De leur côté, les actionnaires salariés et les syndicats du groupe ont déjà engagé plusieurs contentieux sur ce sujet. Une procédure en référé a été déposée devant le Conseil d'Etat pour demander la suspension, puis l'annulation des volumes d'« Arenh » supplémentaires mis sur le marché par l'Etat. Pour l'instant, la suspension a été écartée mais le Conseil d'Etat doit encore rendre son jugement sur le fond.
Par ailleurs, une autre procédure a aussi été engagée devant la Commission européenne, au motif que la hausse des volumes d'électricité nucléaire vendus n'est pas conforme au droit européen puisqu'elle n'a pas fait l'objet d'une notification au préalable.

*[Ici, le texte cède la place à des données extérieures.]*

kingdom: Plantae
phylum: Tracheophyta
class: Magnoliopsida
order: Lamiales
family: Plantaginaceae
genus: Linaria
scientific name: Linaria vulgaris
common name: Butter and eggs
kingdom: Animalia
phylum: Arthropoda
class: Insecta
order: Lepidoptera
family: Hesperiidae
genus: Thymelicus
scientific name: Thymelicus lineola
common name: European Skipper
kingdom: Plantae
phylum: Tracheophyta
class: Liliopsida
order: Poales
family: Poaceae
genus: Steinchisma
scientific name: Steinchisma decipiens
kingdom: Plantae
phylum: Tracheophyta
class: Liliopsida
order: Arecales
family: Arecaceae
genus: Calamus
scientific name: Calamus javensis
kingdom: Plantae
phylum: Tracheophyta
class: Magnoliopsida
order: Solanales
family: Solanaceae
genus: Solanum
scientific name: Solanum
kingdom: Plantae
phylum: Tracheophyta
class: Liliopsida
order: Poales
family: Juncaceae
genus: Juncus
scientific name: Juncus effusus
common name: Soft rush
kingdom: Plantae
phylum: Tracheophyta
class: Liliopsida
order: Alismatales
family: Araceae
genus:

Avec ce recours gracieux, Jean-Bernard Levy répond à la colère de ses actionnaires, sans s'engager dans la voie contentieuse avec l'Etat. Un entre-deux qui lui permet de gagner du temps, en attendant de voir se matérialiser les projets de réforme du groupe, annoncés par Emmanuel Macron. «Nous attendons que notre pays se soit prononcé dans la séquence présidentielle puis législative, avant de relancer les réformes structurelles sur lesquelles nous ouvrirons un dialogue avec le gouvernement», a indiqué Jean-Bernard Levy, ce jeudi.
Corrosion : EDF détaille sa stratégie à l'ASN
L'énergéticien doit remettre ce vendredi le dossier détaillant sa stratégie de réparation des réacteurs touchés par le phénomène de corrosion sous contrainte à l'Autorité de sûreté nucléaire. L'ASN devra se prononcer sur les stratégies de réparation mais surtout sur le calendrier prévu par EDF. Celui-ci est crucial pour espérer passer l'hiver prochain sans coupure de courant. Compte tenu de ce problème inédit, près de la moitié du parc de réacteurs d'EDF est désormais à l'arrêt.